Construction Enquirer News Construction could start late next year at Grangetown site
Seven north east councils are pressing ahead with plans to build a £300m energy from waste plant on a 25-acre brownfield site in Redcar and Cleveland.
Lead procurer Hartlepool Borough Council has started the hunt for a firm to design, build, commission and operate the energy from waste plant.
The facility will be built on a 10 hectare brownfield site at Grangetown owned by the South Tees Development Corporation.
It comes with the benefit of outline planning permission and ground condition investigations are presently being undertaken ahead of work starting.
It is expected to bring about 300 construction jobs to the north east during the four-year construction phase.
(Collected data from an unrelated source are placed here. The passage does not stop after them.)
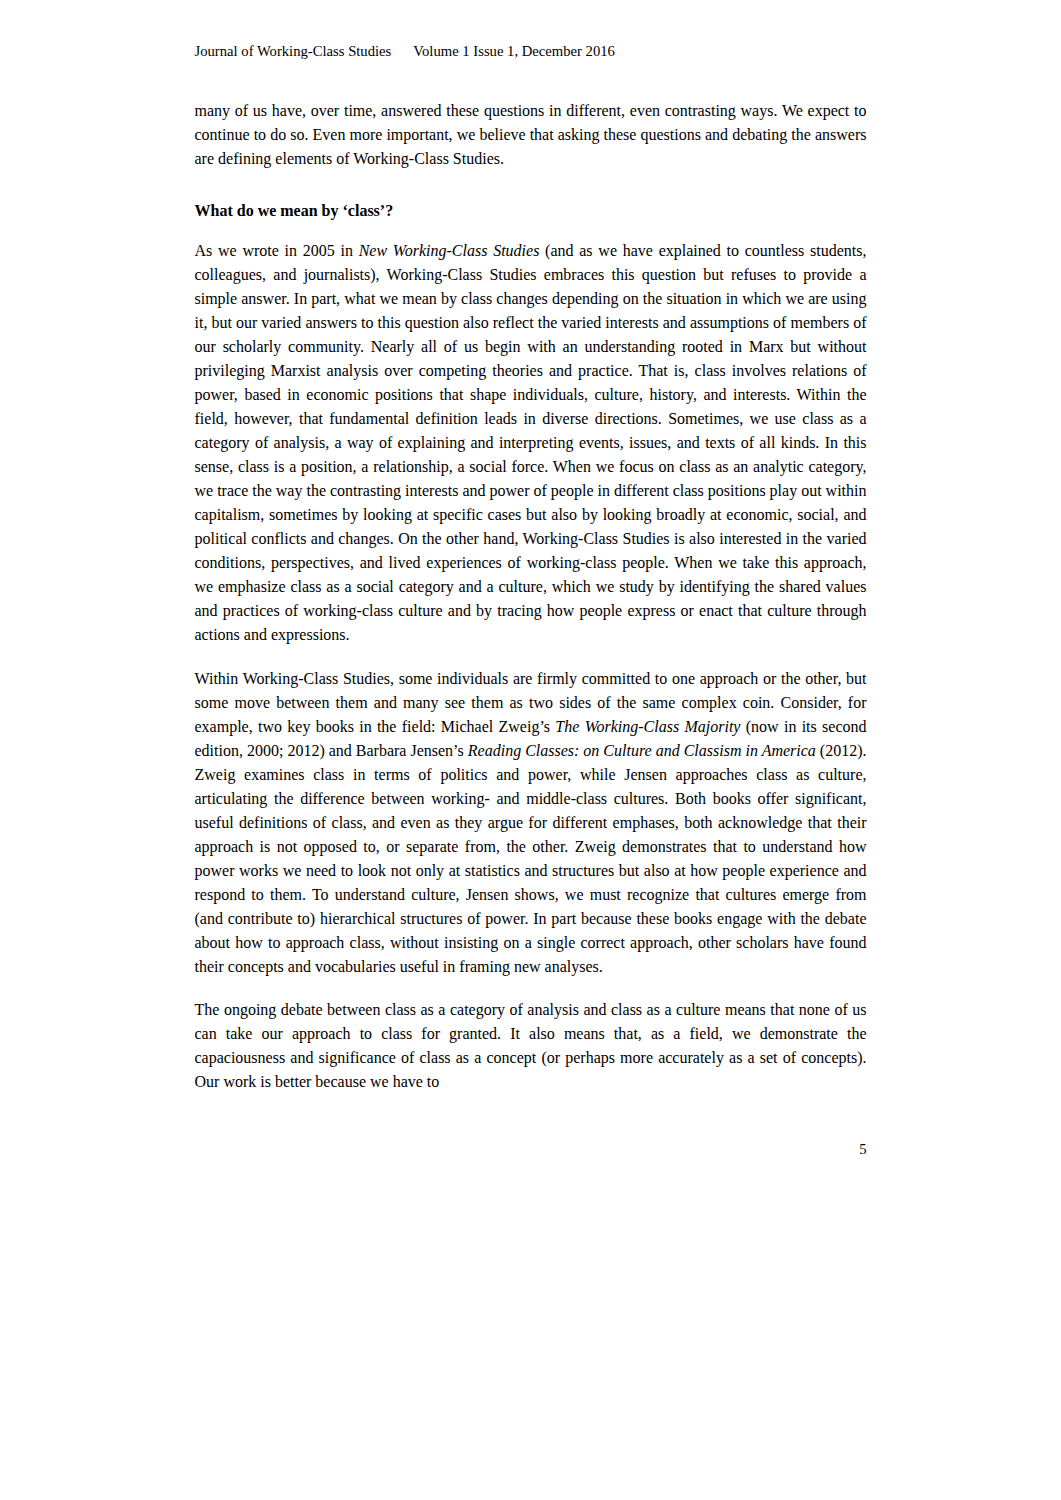Journal of Working-Class Studies Volume 1 Issue 1, December 2016
many of us have, over time, answered these questions in different, even contrasting ways. We expect to continue to do so. Even more important, we believe that asking these questions and debating the answers are defining elements of Working-Class Studies.
What do we mean by ‘class’?
As we wrote in 2005 in New Working-Class Studies (and as we have explained to countless students, colleagues, and journalists), Working-Class Studies embraces this question but refuses to provide a simple answer. In part, what we mean by class changes depending on the situation in which we are using it, but our varied answers to this question also reflect the varied interests and assumptions of members of our scholarly community. Nearly all of us begin with an understanding rooted in Marx but without privileging Marxist analysis over competing theories and practice. That is, class involves relations of power, based in economic positions that shape individuals, culture, history, and interests. Within the field, however, that fundamental definition leads in diverse directions. Sometimes, we use class as a category of analysis, a way of explaining and interpreting events, issues, and texts of all kinds. In this sense, class is a position, a relationship, a social force. When we focus on class as an analytic category, we trace the way the contrasting interests and power of people in different class positions play out within capitalism, sometimes by looking at specific cases but also by looking broadly at economic, social, and political conflicts and changes. On the other hand, Working-Class Studies is also interested in the varied conditions, perspectives, and lived experiences of working-class people. When we take this approach, we emphasize class as a social category and a culture, which we study by identifying the shared values and practices of working-class culture and by tracing how people express or enact that culture through actions and expressions.
Within Working-Class Studies, some individuals are firmly committed to one approach or the other, but some move between them and many see them as two sides of the same complex coin. Consider, for example, two key books in the field: Michael Zweig’s The Working-Class Majority (now in its second edition, 2000; 2012) and Barbara Jensen’s Reading Classes: on Culture and Classism in America (2012). Zweig examines class in terms of politics and power, while Jensen approaches class as culture, articulating the difference between working- and middle-class cultures. Both books offer significant, useful definitions of class, and even as they argue for different emphases, both acknowledge that their approach is not opposed to, or separate from, the other. Zweig demonstrates that to understand how power works we need to look not only at statistics and structures but also at how people experience and respond to them. To understand culture, Jensen shows, we must recognize that cultures emerge from (and contribute to) hierarchical structures of power. In part because these books engage with the debate about how to approach class, without insisting on a single correct approach, other scholars have found their concepts and vocabularies useful in framing new analyses.
The ongoing debate between class as a category of analysis and class as a culture means that none of us can take our approach to class for granted. It also means that, as a field, we demonstrate the capaciousness and significance of class as a concept (or perhaps more accurately as a set of concepts). Our work is better because we have to
5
The total value of the contract, which involves an initial contract of 29 years, and a possible 11-year extension, is expected to be worth £2.1bn.
The councils, which include Darlington Borough Council, Durham County Council, Middlesbrough Council, Newcastle City Council, Redcar and Cleveland Borough Council and Stockton-on-Tees Borough Council, hoped to have a partner in place by December 2021.
At this stage, the successful bidder will be required to formally select an engineering, procurement and construction contractor partner.
The successful contractor will be required to accept and manage all contract waste from 1 April 2026. The councils will incorporate a special purpose vehicle project company during the procurement process to act as the contracting entity.
Once in operation, the plant will have capacity to process at least 450 000 tonnes of waste per annum, generating electricity for more than 32,000 homes.
Further details on the specification and other requirements can be found in the procurement documents.
A spokesperson for the project said: “By joining forces the seven councils can create a new facility using the latest technology, reducing the amount of waste that is sent to landfill, which is better for the environment.
“The commercial opportunity this proposed plant also presents could mean that we can generate significant income, thereby offsetting costs for the taxpayer.”